[Records]
++++++++

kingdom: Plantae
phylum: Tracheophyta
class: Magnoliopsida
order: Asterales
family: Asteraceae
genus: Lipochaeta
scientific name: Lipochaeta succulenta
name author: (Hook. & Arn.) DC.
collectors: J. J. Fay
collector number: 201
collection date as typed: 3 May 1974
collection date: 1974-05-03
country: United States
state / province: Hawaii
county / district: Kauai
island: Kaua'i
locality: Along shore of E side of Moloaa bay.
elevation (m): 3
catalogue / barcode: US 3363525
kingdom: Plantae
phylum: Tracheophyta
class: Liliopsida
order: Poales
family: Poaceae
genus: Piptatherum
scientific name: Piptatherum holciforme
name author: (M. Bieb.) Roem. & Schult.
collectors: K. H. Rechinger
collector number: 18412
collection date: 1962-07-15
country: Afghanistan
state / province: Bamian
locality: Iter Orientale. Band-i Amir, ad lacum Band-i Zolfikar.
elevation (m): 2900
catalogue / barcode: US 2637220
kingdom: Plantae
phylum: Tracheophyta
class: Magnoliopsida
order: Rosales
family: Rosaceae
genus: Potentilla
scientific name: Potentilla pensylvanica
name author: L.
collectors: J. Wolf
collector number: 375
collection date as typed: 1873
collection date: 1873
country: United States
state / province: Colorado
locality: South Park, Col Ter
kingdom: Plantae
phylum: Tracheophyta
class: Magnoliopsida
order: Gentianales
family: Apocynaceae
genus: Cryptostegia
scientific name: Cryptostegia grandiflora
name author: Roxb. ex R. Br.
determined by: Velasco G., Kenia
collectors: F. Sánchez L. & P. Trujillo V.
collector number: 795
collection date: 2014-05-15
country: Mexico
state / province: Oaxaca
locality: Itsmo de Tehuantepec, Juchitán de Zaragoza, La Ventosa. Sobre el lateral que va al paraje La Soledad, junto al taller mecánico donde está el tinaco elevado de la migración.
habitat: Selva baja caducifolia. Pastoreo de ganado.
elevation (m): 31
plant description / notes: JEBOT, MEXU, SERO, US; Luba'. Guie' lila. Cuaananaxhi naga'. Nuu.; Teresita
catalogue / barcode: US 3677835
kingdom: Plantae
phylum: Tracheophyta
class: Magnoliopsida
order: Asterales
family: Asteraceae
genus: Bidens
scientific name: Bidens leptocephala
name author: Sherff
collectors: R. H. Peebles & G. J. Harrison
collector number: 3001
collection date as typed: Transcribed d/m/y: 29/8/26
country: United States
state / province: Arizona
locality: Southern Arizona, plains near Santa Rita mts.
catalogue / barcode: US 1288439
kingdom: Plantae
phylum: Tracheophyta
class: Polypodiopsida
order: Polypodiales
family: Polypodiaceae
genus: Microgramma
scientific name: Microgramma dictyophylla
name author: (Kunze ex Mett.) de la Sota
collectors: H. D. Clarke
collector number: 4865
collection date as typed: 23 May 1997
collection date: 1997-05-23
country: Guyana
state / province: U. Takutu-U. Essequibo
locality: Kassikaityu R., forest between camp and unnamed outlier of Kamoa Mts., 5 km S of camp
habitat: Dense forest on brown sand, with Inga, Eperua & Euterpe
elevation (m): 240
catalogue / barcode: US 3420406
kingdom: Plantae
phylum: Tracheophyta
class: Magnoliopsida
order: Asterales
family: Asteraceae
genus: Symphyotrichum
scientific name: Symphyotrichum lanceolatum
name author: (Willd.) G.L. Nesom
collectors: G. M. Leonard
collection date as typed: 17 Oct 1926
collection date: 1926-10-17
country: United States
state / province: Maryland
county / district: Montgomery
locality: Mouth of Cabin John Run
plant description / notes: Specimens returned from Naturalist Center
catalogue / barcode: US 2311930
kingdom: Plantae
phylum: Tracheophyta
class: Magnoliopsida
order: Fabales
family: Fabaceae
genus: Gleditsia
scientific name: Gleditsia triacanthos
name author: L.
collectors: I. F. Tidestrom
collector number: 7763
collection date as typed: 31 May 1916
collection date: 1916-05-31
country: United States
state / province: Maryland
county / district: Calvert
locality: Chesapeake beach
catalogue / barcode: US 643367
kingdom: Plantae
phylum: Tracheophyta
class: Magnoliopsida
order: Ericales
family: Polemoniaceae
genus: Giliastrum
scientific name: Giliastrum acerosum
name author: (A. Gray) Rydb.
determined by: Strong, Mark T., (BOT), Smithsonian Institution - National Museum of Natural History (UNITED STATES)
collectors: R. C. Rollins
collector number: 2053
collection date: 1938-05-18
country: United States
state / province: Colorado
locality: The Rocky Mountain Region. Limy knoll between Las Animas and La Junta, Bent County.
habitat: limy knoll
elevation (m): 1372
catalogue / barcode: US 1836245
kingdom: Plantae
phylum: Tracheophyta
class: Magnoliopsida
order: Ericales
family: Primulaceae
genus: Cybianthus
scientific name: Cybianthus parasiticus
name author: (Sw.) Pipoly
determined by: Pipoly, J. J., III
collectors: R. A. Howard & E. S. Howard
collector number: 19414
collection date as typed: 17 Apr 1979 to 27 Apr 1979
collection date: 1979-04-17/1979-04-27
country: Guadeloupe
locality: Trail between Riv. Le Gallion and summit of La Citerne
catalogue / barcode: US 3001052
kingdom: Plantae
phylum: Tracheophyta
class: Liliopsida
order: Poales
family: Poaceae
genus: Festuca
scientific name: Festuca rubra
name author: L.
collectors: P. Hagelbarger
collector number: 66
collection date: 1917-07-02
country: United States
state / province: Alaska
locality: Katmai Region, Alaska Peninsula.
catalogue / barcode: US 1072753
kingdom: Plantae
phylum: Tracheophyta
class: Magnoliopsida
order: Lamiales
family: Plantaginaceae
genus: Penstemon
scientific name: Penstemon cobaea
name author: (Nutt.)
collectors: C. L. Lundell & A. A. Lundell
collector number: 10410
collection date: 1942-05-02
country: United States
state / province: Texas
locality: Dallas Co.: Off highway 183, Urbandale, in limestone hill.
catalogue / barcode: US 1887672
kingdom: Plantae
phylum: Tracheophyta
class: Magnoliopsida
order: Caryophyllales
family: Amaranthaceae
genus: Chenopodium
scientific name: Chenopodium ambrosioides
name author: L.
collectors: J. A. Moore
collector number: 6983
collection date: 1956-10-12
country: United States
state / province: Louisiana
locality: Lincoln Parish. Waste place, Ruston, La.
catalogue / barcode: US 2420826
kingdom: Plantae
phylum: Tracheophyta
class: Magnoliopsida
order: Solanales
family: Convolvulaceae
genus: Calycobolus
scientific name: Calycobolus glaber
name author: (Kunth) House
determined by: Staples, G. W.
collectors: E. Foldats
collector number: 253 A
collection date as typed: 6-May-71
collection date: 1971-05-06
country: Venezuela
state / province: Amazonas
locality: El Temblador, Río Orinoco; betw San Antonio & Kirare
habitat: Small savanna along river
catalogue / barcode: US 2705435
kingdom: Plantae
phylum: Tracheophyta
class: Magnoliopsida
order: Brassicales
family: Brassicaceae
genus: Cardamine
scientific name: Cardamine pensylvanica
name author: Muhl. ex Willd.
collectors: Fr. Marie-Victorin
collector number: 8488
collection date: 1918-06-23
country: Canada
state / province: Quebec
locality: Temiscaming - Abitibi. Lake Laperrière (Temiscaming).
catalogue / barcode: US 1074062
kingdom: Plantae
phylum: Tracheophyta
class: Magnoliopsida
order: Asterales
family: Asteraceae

++++++++

**EXERCISE DIRECTIONS:** Could you reproduce every line of the data above with no changes?

**COMPLETED EXERCISE:**
kingdom: Plantae
phylum: Tracheophyta
class: Magnoliopsida
order: Asterales
family: Asteraceae
genus: Lipochaeta
scientific name: Lipochaeta succulenta
name author: (Hook. & Arn.) DC.
collectors: J. J. Fay
collector number: 201
collection date as typed: 3 May 1974
collection date: 1974-05-03
country: United States
state / province: Hawaii
county / district: Kauai
island: Kaua'i
locality: Along shore of E side of Moloaa bay.
elevation (m): 3
catalogue / barcode: US 3363525
kingdom: Plantae
phylum: Tracheophyta
class: Liliopsida
order: Poales
family: Poaceae
genus: Piptatherum
scientific name: Piptatherum holciforme
name author: (M. Bieb.) Roem. & Schult.
collectors: K. H. Rechinger
collector number: 18412
collection date: 1962-07-15
country: Afghanistan
state / province: Bamian
locality: Iter Orientale. Band-i Amir, ad lacum Band-i Zolfikar.
elevation (m): 2900
catalogue / barcode: US 2637220
kingdom: Plantae
phylum: Tracheophyta
class: Magnoliopsida
order: Rosales
family: Rosaceae
genus: Potentilla
scientific name: Potentilla pensylvanica
name author: L.
collectors: J. Wolf
collector number: 375
collection date as typed: 1873
collection date: 1873
country: United States
state / province: Colorado
locality: South Park, Col Ter
kingdom: Plantae
phylum: Tracheophyta
class: Magnoliopsida
order: Gentianales
family: Apocynaceae
genus: Cryptostegia
scientific name: Cryptostegia grandiflora
name author: Roxb. ex R. Br.
determined by: Velasco G., Kenia
collectors: F. Sánchez L. & P. Trujillo V.
collector number: 795
collection date: 2014-05-15
country: Mexico
state / province: Oaxaca
locality: Itsmo de Tehuantepec, Juchitán de Zaragoza, La Ventosa. Sobre el lateral que va al paraje La Soledad, junto al taller mecánico donde está el tinaco elevado de la migración.
habitat: Selva baja caducifolia. Pastoreo de ganado.
elevation (m): 31
plant description / notes: JEBOT, MEXU, SERO, US; Luba'. Guie' lila. Cuaananaxhi naga'. Nuu.; Teresita
catalogue / barcode: US 3677835
kingdom: Plantae
phylum: Tracheophyta
class: Magnoliopsida
order: Asterales
family: Asteraceae
genus: Bidens
scientific name: Bidens leptocephala
name author: Sherff
collectors: R. H. Peebles & G. J. Harrison
collector number: 3001
collection date as typed: Transcribed d/m/y: 29/8/26
country: United States
state / province: Arizona
locality: Southern Arizona, plains near Santa Rita mts.
catalogue / barcode: US 1288439
kingdom: Plantae
phylum: Tracheophyta
class: Polypodiopsida
order: Polypodiales
family: Polypodiaceae
genus: Microgramma
scientific name: Microgramma dictyophylla
name author: (Kunze ex Mett.) de la Sota
collectors: H. D. Clarke
collector number: 4865
collection date as typed: 23 May 1997
collection date: 1997-05-23
country: Guyana
state / province: U. Takutu-U. Essequibo
locality: Kassikaityu R., forest between camp and unnamed outlier of Kamoa Mts., 5 km S of camp
habitat: Dense forest on brown sand, with Inga, Eperua & Euterpe
elevation (m): 240
catalogue / barcode: US 3420406
kingdom: Plantae
phylum: Tracheophyta
class: Magnoliopsida
order: Asterales
family: Asteraceae
genus: Symphyotrichum
scientific name: Symphyotrichum lanceolatum
name author: (Willd.) G.L. Nesom
collectors: G. M. Leonard
collection date as typed: 17 Oct 1926
collection date: 1926-10-17
country: United States
state / province: Maryland
county / district: Montgomery
locality: Mouth of Cabin John Run
plant description / notes: Specimens returned from Naturalist Center
catalogue / barcode: US 2311930
kingdom: Plantae
phylum: Tracheophyta
class: Magnoliopsida
order: Fabales
family: Fabaceae
genus: Gleditsia
scientific name: Gleditsia triacanthos
name author: L.
collectors: I. F. Tidestrom
collector number: 7763
collection date as typed: 31 May 1916
collection date: 1916-05-31
country: United States
state / province: Maryland
county / district: Calvert
locality: Chesapeake beach
catalogue / barcode: US 643367
kingdom: Plantae
phylum: Tracheophyta
class: Magnoliopsida
order: Ericales
family: Polemoniaceae
genus: Giliastrum
scientific name: Giliastrum acerosum
name author: (A. Gray) Rydb.
determined by: Strong, Mark T., (BOT), Smithsonian Institution - National Museum of Natural History (UNITED STATES)
collectors: R. C. Rollins
collector number: 2053
collection date: 1938-05-18
country: United States
state / province: Colorado
locality: The Rocky Mountain Region. Limy knoll between Las Animas and La Junta, Bent County.
habitat: limy knoll
elevation (m): 1372
catalogue / barcode: US 1836245
kingdom: Plantae
phylum: Tracheophyta
class: Magnoliopsida
order: Ericales
family: Primulaceae
genus: Cybianthus
scientific name: Cybianthus parasiticus
name author: (Sw.) Pipoly
determined by: Pipoly, J. J., III
collectors: R. A. Howard & E. S. Howard
collector number: 19414
collection date as typed: 17 Apr 1979 to 27 Apr 1979
collection date: 1979-04-17/1979-04-27
country: Guadeloupe
locality: Trail between Riv. Le Gallion and summit of La Citerne
catalogue / barcode: US 3001052
kingdom: Plantae
phylum: Tracheophyta
class: Liliopsida
order: Poales
family: Poaceae
genus: Festuca
scientific name: Festuca rubra
name author: L.
collectors: P. Hagelbarger
collector number: 66
collection date: 1917-07-02
country: United States
state / province: Alaska
locality: Katmai Region, Alaska Peninsula.
catalogue / barcode: US 1072753
kingdom: Plantae
phylum: Tracheophyta
class: Magnoliopsida
order: Lamiales
family: Plantaginaceae
genus: Penstemon
scientific name: Penstemon cobaea
name author: (Nutt.)
collectors: C. L. Lundell & A. A. Lundell
collector number: 10410
collection date: 1942-05-02
country: United States
state / province: Texas
locality: Dallas Co.: Off highway 183, Urbandale, in limestone hill.
catalogue / barcode: US 1887672
kingdom: Plantae
phylum: Tracheophyta
class: Magnoliopsida
order: Caryophyllales
family: Amaranthaceae
genus: Chenopodium
scientific name: Chenopodium ambrosioides
name author: L.
collectors: J. A. Moore
collector number: 6983
collection date: 1956-10-12
country: United States
state / province: Louisiana
locality: Lincoln Parish. Waste place, Ruston, La.
catalogue / barcode: US 2420826
kingdom: Plantae
phylum: Tracheophyta
class: Magnoliopsida
order: Solanales
family: Convolvulaceae
genus: Calycobolus
scientific name: Calycobolus glaber
name author: (Kunth) House
determined by: Staples, G. W.
collectors: E. Foldats
collector number: 253 A
collection date as typed: 6-May-71
collection date: 1971-05-06
country: Venezuela
state / province: Amazonas
locality: El Temblador, Río Orinoco; betw San Antonio & Kirare
habitat: Small savanna along river
catalogue / barcode: US 2705435
kingdom: Plantae
phylum: Tracheophyta
class: Magnoliopsida
order: Brassicales
family: Brassicaceae
genus: Cardamine
scientific name: Cardamine pensylvanica
name author: Muhl. ex Willd.
collectors: Fr. Marie-Victorin
collector number: 8488
collection date: 1918-06-23
country: Canada
state / province: Quebec
locality: Temiscaming - Abitibi. Lake Laperrière (Temiscaming).
catalogue / barcode: US 1074062
kingdom: Plantae
phylum: Tracheophyta
class: Magnoliopsida
order: Asterales
family: Asteraceae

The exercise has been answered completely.